Лана – живое напоминание. Где ключевым будет слово живое. О жизни, которая у меня была, которая у меня есть в Лондоне. О любви, о которой я вспоминать не хочу. Обо всем настоящем. О том, что Альбы нет и как бы я ни старалась, вернуть ее и вернуть ее домой у меня не получится.

Слова задевают меня. Гораздо сильнее, чем мне бы того хотелось.

– Мы понятия не имеем, чего бы хотела Альба. Видишь ли, когда она умерла, я смотрела новую серию глюков, где была ты – я не имею ни малейшего понятия, так или иначе, нас тут не было. Она была одна. И никто из нас не знает, чего она хотела.

– Чего Альба не хотела совершенно точно, – замечает Лана, голос твердый, все звонкие смешки, все кокетливые нотки исчезают из него немедленно, на несколько секунд я даже перестаю ее узнавать, – это дурацкой, бесполезной изоляции для тебя. И одиночества. Альба, знаешь ли, умела радоваться жизни так и проживать ее с таким изяществом, которому нам с тобой еще учиться и учиться. Ну что ты там забыла? Что это изменит? Или ты всерьез ожидаешь, что Илай вдруг «одумается» и появится сразу на пороге? Этого не будет! И, серьезно. Неужели. Ну неужели тебе действительно до сих пор хочется именного этого? Я думала мы прошли эту фазу, я думала тебе всерьез нравится то, чем ты занимаешься, я думала тебе всерьез нравится Арт. Ты ведь от него прячешься, ты ведь ждешь, что Илай позвонит! Скарлетт, я..

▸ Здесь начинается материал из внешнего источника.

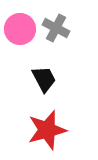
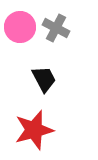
pink circle: moved 2 px up
red star: moved 13 px left
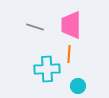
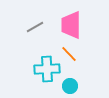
gray line: rotated 48 degrees counterclockwise
orange line: rotated 48 degrees counterclockwise
cyan circle: moved 8 px left
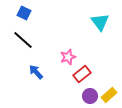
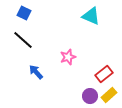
cyan triangle: moved 9 px left, 6 px up; rotated 30 degrees counterclockwise
red rectangle: moved 22 px right
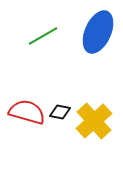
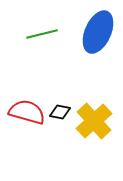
green line: moved 1 px left, 2 px up; rotated 16 degrees clockwise
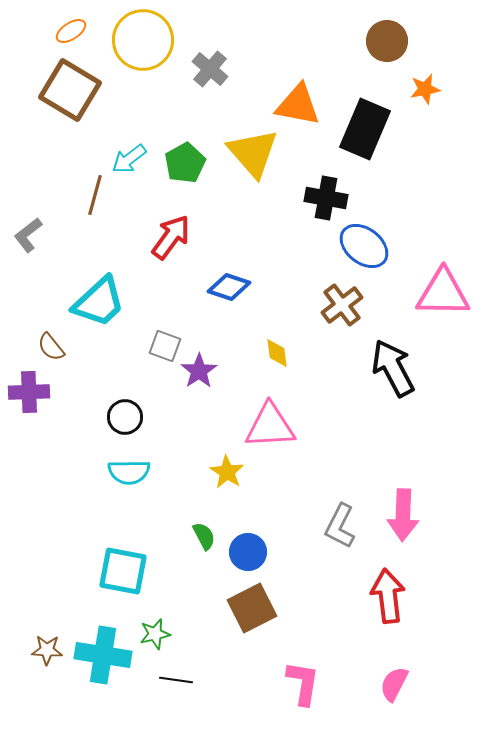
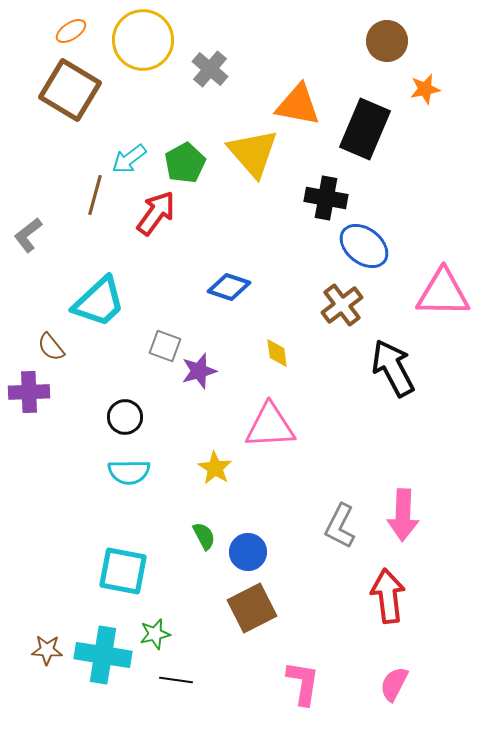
red arrow at (171, 237): moved 15 px left, 24 px up
purple star at (199, 371): rotated 18 degrees clockwise
yellow star at (227, 472): moved 12 px left, 4 px up
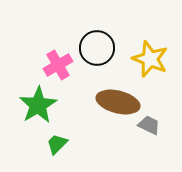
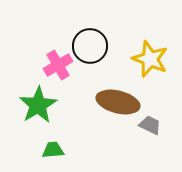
black circle: moved 7 px left, 2 px up
gray trapezoid: moved 1 px right
green trapezoid: moved 4 px left, 6 px down; rotated 40 degrees clockwise
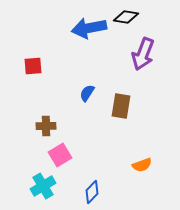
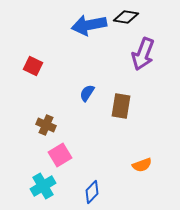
blue arrow: moved 3 px up
red square: rotated 30 degrees clockwise
brown cross: moved 1 px up; rotated 24 degrees clockwise
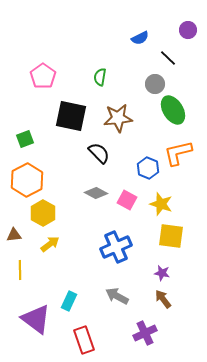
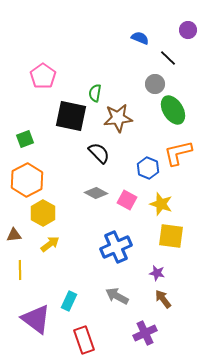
blue semicircle: rotated 132 degrees counterclockwise
green semicircle: moved 5 px left, 16 px down
purple star: moved 5 px left
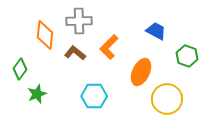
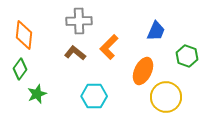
blue trapezoid: rotated 85 degrees clockwise
orange diamond: moved 21 px left
orange ellipse: moved 2 px right, 1 px up
yellow circle: moved 1 px left, 2 px up
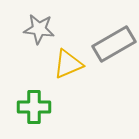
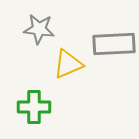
gray rectangle: rotated 27 degrees clockwise
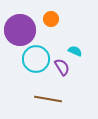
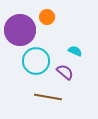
orange circle: moved 4 px left, 2 px up
cyan circle: moved 2 px down
purple semicircle: moved 3 px right, 5 px down; rotated 18 degrees counterclockwise
brown line: moved 2 px up
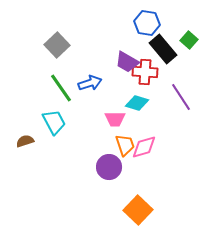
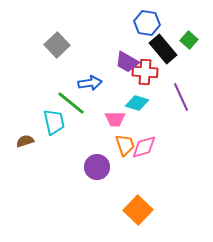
blue arrow: rotated 10 degrees clockwise
green line: moved 10 px right, 15 px down; rotated 16 degrees counterclockwise
purple line: rotated 8 degrees clockwise
cyan trapezoid: rotated 16 degrees clockwise
purple circle: moved 12 px left
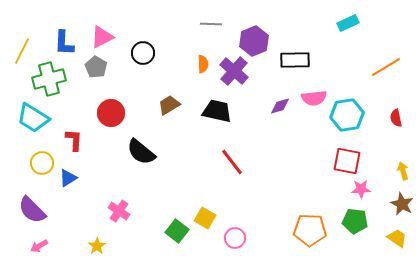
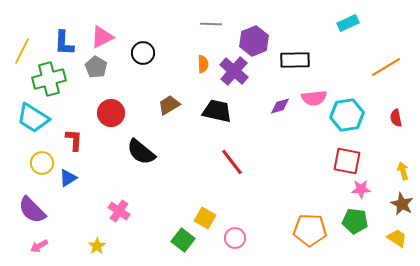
green square: moved 6 px right, 9 px down
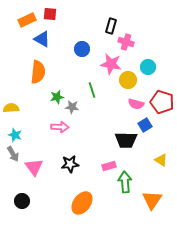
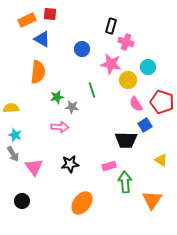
pink semicircle: rotated 42 degrees clockwise
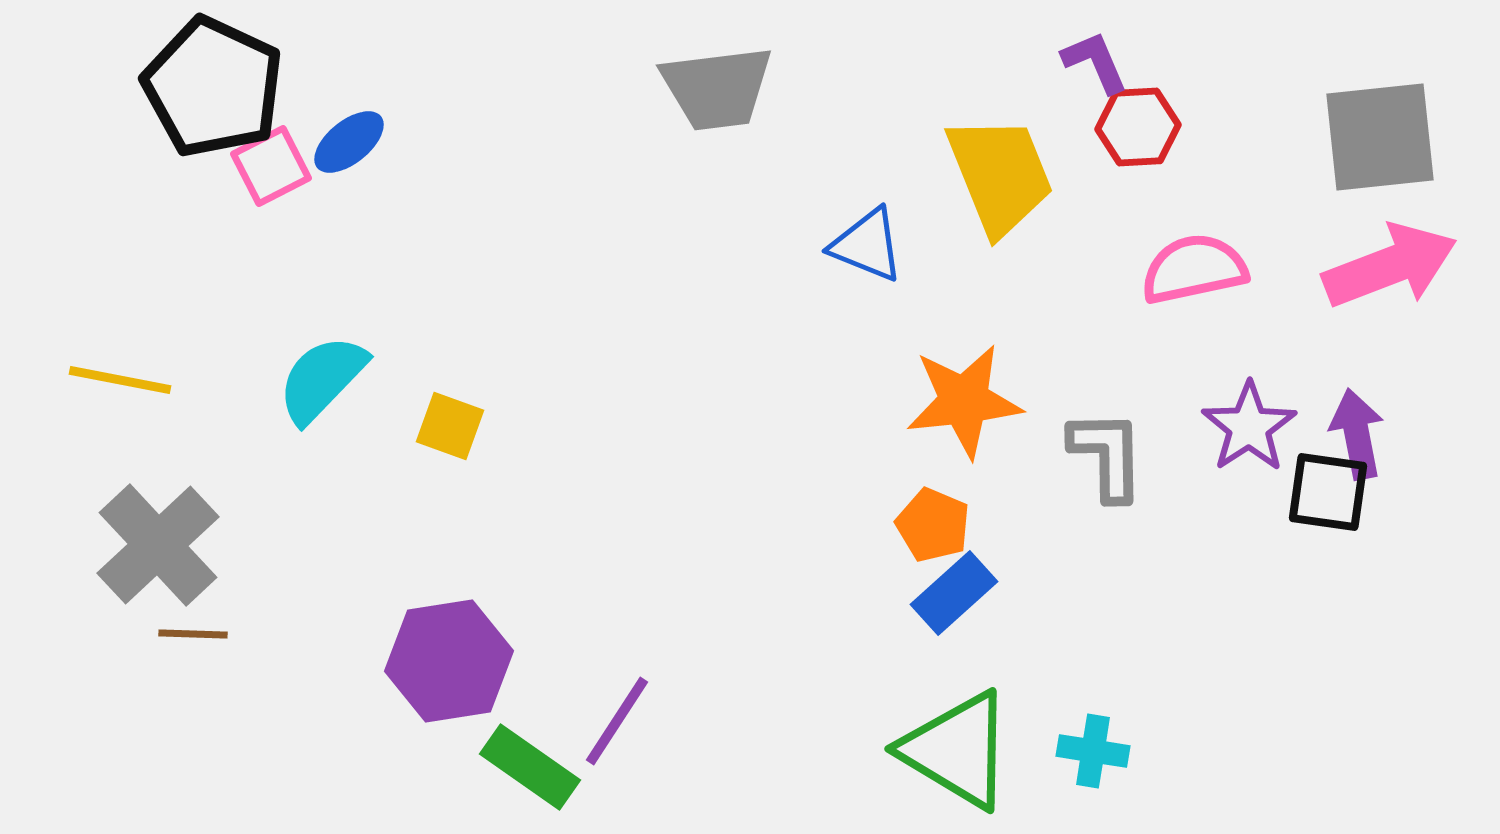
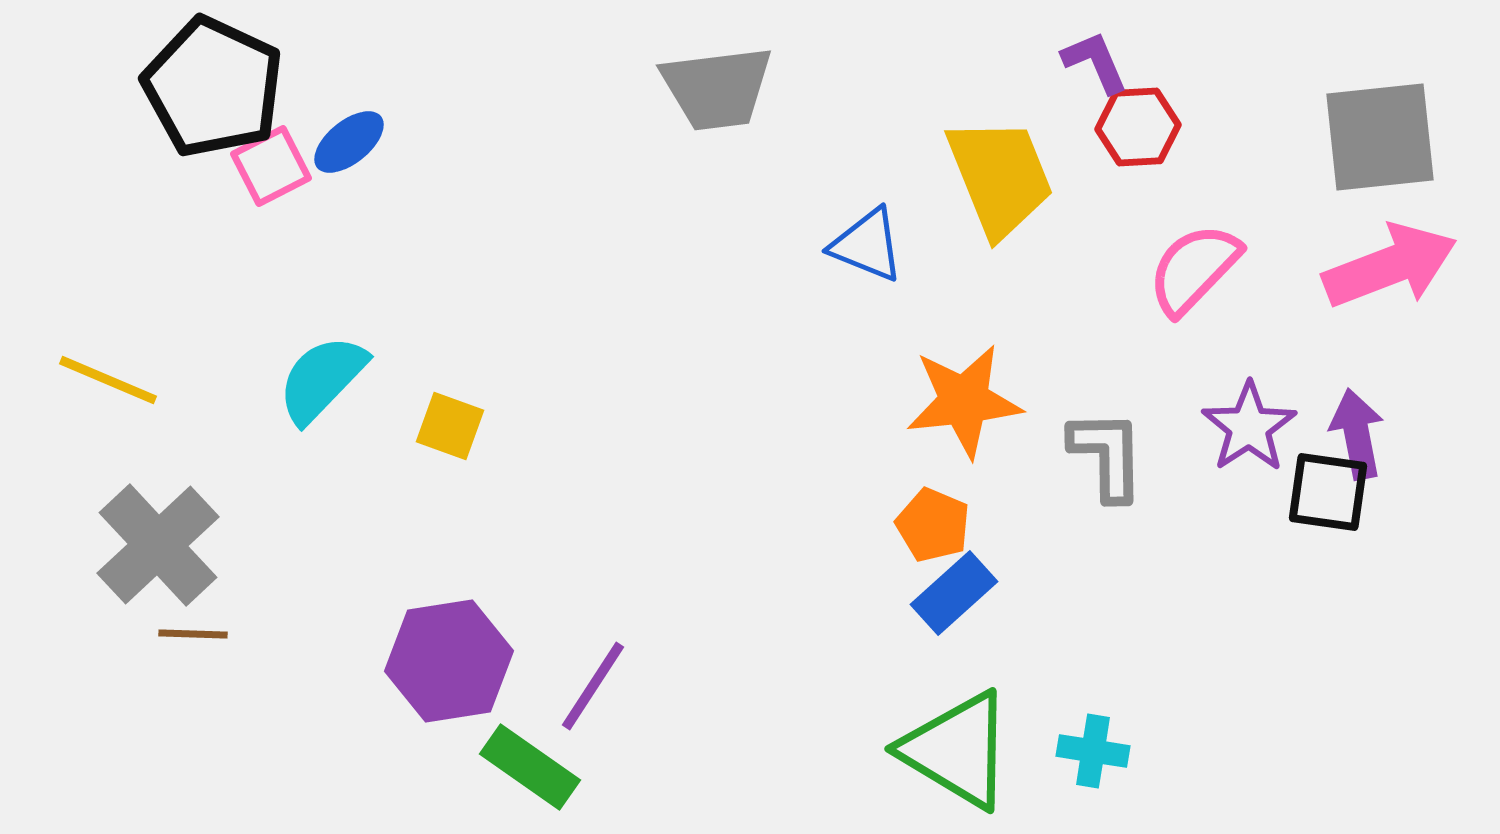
yellow trapezoid: moved 2 px down
pink semicircle: rotated 34 degrees counterclockwise
yellow line: moved 12 px left; rotated 12 degrees clockwise
purple line: moved 24 px left, 35 px up
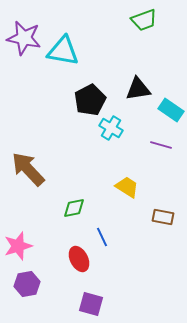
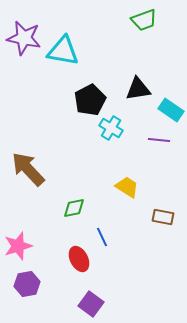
purple line: moved 2 px left, 5 px up; rotated 10 degrees counterclockwise
purple square: rotated 20 degrees clockwise
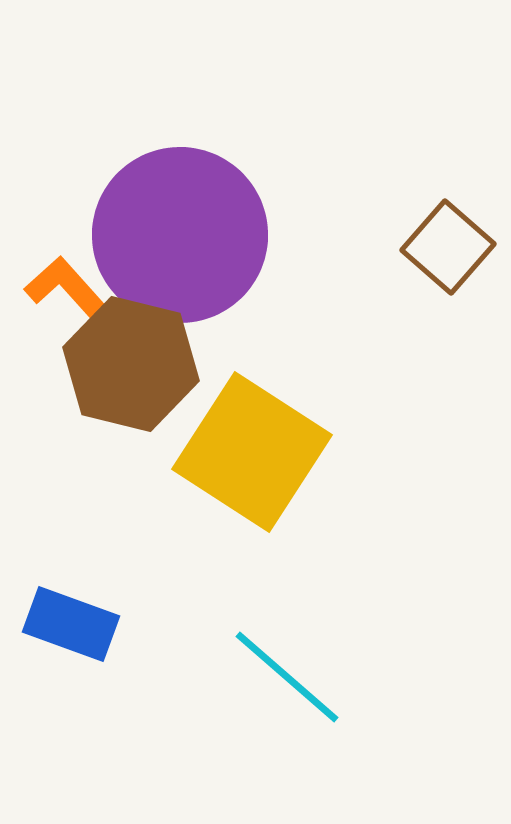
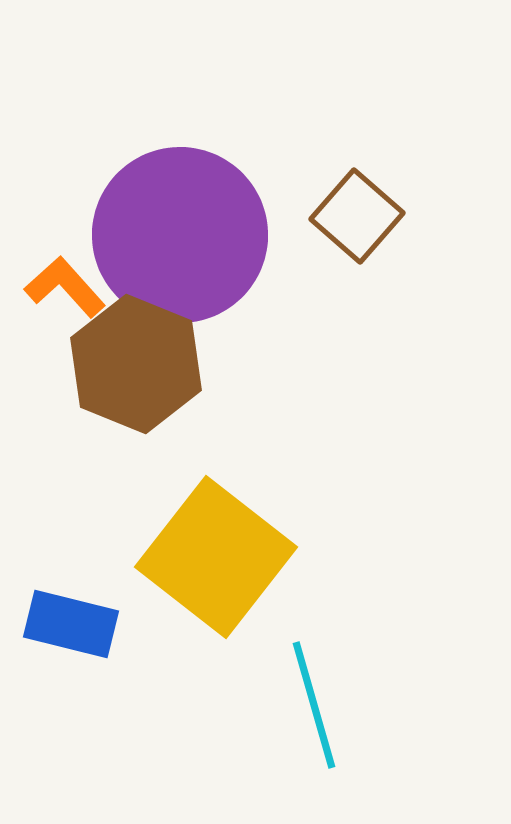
brown square: moved 91 px left, 31 px up
brown hexagon: moved 5 px right; rotated 8 degrees clockwise
yellow square: moved 36 px left, 105 px down; rotated 5 degrees clockwise
blue rectangle: rotated 6 degrees counterclockwise
cyan line: moved 27 px right, 28 px down; rotated 33 degrees clockwise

Я не знаю, что она, Лана обрывает себя резко, голос у нее усталый, она воспринимает мои решения как личное поражение и у меня решительно нет сил ей что-то объяснять.

Между призраками у воды и призраками лондонской жизни, мне сейчас проще ужиться с первыми, они хотя бы не лезут в мою душу. У них слишком болят их собственные. У них, кроме собственных душ, по сути, ничего и не осталось.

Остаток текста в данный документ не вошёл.